Protein kinase C and F-actin are essential for stimulation of neuronal FAK tyrosine phosphorylation by G-proteins and amyloid beta protein.

Focal adhesion kinase (FAK) is a protein tyrosine kinase implicated in signal transduction pathways for integrins, neuropeptides, and lysophosphatidic acid. FAK, first discovered in non-neuronal cells, recently has been reported to occur in neurons, where its tyrosine phosphorylation is upregulated by fibronectin and by the Alzheimer's Abeta peptide. The current work has elucidated molecular events leading to tyrosine phosphorylation of FAK in the rat B103 CNS nerve cell line. Activation of receptor-coupled G-proteins by Mas-7 was found to evoke rapid upregulation of FAK tyrosine phosphorylation (Tyr(P)). Upregulation by Mas-7 was blocked by GF109203X, a potent inhibitor of protein kinase C (PKC). Phorbol ester also upregulated FAK-YP, verifying a role for PKC in the transduction cascade.
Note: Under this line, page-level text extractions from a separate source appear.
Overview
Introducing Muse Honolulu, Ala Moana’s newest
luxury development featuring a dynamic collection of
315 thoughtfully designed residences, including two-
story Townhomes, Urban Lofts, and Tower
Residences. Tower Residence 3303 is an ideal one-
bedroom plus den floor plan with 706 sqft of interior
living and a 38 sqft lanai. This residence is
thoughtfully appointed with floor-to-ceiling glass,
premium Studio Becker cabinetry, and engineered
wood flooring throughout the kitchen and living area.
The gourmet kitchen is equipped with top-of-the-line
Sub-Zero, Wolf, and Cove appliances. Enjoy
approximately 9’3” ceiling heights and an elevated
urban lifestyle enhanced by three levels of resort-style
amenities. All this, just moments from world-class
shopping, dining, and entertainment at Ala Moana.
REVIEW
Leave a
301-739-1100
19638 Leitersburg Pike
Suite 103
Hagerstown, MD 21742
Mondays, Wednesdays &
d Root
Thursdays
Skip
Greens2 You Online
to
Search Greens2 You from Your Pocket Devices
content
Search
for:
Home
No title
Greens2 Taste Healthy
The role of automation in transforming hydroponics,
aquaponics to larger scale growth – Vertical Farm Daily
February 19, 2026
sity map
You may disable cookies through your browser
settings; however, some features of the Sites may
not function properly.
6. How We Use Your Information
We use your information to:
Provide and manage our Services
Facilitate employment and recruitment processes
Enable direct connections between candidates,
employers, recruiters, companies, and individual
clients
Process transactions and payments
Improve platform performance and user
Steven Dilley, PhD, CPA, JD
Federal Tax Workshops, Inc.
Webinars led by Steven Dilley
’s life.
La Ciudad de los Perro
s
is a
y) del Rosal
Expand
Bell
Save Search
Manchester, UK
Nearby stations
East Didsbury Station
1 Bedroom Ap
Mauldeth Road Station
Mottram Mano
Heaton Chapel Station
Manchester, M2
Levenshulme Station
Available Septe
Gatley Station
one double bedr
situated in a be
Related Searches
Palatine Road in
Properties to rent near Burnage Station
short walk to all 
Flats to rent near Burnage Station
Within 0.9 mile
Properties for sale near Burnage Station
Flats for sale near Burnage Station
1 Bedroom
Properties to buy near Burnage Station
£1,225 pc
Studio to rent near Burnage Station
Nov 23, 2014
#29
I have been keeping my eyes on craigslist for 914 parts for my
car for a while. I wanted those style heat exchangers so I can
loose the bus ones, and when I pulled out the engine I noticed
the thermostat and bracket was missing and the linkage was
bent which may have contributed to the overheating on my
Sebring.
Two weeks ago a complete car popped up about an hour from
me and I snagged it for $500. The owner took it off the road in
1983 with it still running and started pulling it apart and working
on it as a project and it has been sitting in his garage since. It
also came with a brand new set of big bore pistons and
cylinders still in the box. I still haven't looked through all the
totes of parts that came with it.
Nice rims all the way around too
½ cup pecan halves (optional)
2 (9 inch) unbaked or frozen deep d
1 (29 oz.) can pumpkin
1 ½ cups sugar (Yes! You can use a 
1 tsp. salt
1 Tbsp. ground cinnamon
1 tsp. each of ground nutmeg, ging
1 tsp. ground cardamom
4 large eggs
Upregulation of FAK-YP by activation of G-proteins and PKC was dependent upon intact F-actin, as cytochalasin D abolished stimulation by Mas-7 and by phorbol ester. The relatively slow increase in FAK-YP evoked by chronic exposure to Abeta also was abolished by GF109203X and by cytochalasin D. The results show that tyrosine phosphorylation of FAK in neurons is regulated positively by PKC, functioning down-stream from G-proteins through an F-actin-dependent mechanism. The Alzheimer's Abeta peptide is capable of activating elements of this same signal transduction pathway, via membrane events that remain to be determined.